Гари Орфилд возглавляет научный центр «Проект гражданских прав», который долгое время находился в Гарвардском университете, а сейчас переехал в Калифорнийский университет в Лос-Анджелесе. Летом 2007 году Орфилд и десять крупнейших ученых написали экспертное заключение в Верховный суд США в поддержку десегрегации школ в Луисвилле и Сиэтле. Орфильд составил 86-страничный документ, отправил его всем известным ему социологам и получил 553 подписи. Ни одна адвокатская контора не имела никакого отношения к созданию этого документа, чему Орфильд был очень рад — это доказывает, что мнение ученых является непредвзятым и честным. «Это был настоящий глас социологии», — вспоминает он. Однако Орфильд ощутил некоторое разочарование и даже гнев. Он понимал, что научные обоснования «оказались не совсем тем, что нам было нужно». Несмотря на то что в его распоряжении была по меньшей мере тысяча исследований о последствиях десегрегации, он «был удивлен, что ни одно из них не оказалось долгосрочным. Исследования указывали на большое значение десегрегации, но на практике надо было все делать правильно». Просто записать детей разных национальностей в одну школу — путь не совсем правильный, потому что они могут сгруппироваться по расовому признаку внутри школьных стен. Орфильд сожалел о недостаточном финансировании просвещения учителей. Он вспоминает, что, просматривая научные доказательства, «сожалел о том, что так мало средств было вложено в исследование преимуществ интеграции». Недостаток аргументов заметен даже по самому тексту экспертной оценки. Как известно, ученые не любят говорить больше, чем они в состоянии доказать. Поэтому для описания преимуществ десегрегации использованы такие обороты, как «может привести» и «может улучшить». «Одна лишь интеграция школ не является решением всех вопросов», — предупреждают ученые.

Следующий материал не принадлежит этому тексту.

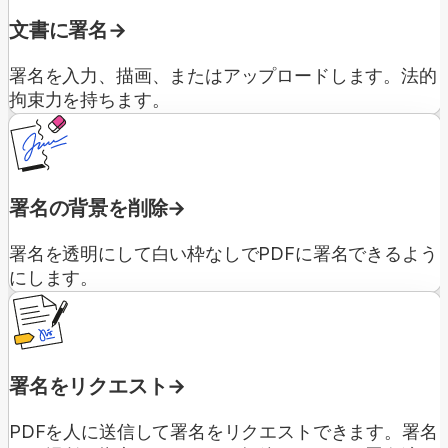
文書に署名
署名を入力、描画、またはアップロードします。法的
拘束力を持ちます。
署名の背景を削除
署名を透明にして白い枠なしでPDFに署名できるよう
にします。
署名をリクエスト
PDFを人に送信して署名をリクエストできます。署名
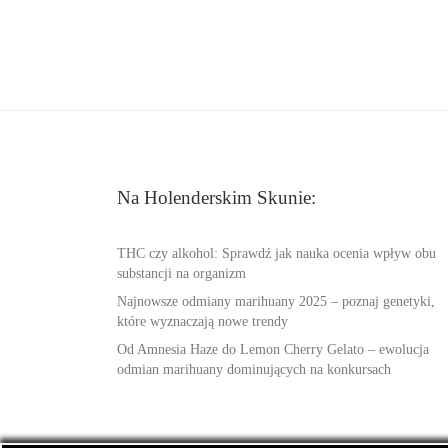
Na Holenderskim Skunie:
THC czy alkohol: Sprawdź jak nauka ocenia wpływ obu
substancji na organizm
Najnowsze odmiany marihuany 2025 – poznaj genetyki,
które wyznaczają nowe trendy
Od Amnesia Haze do Lemon Cherry Gelato – ewolucja
odmian marihuany dominujących na konkursach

Биглер активно участвовала в описании экспертной оценки. Она говорит откровеннее, чем Орфильд: «Я была очень разочарована количеством доказательств, представленных социальными психологами. Если ребенок ходит в школу, где учатся дети разных национальностей, он имеет одинаковые шансы как забыть о стереотипах, так и впитать их».
Подобное утверждение звучит почти как анафема. Однако Биглер — горячий сторонник десегрегации школ. «Увеличение социальной сегрегации было бы шагом назад», — считает она. Тем не менее родители должны понимать, что факт посещения их ребенком многонациональной школы не может гарантировать, что у него сложится более толерантное отношение к другим национальностям, чем если бы он ходил в мононациональную школу.
Бороться с расовой дискриминацией сложнее всего. Томас Петтигрю из Калифорнийского университета в Санта-Круз проанализировал более 500 исследований, демонстрирующих, как контакт с представителями разных групп и слоев населения способствует уменьшению дискриминации. Положительные результаты касались дискриминации инвалидов, престарелых и геев, а отнюдь не представителей определенных рас. Исследования в других странах показывают, что можно успешно бороться с расовой дискриминацией, например снизить напряженность в отношениях евреев и палестинцев или белых и черных жителей ЮАР. Но если говорить о расовой дискриминации в США, исследования показывают, что скромного прогресса в этом вопросе можно добиться только среди студентов колледжей. В средней школе и старших классах — совсем другая история.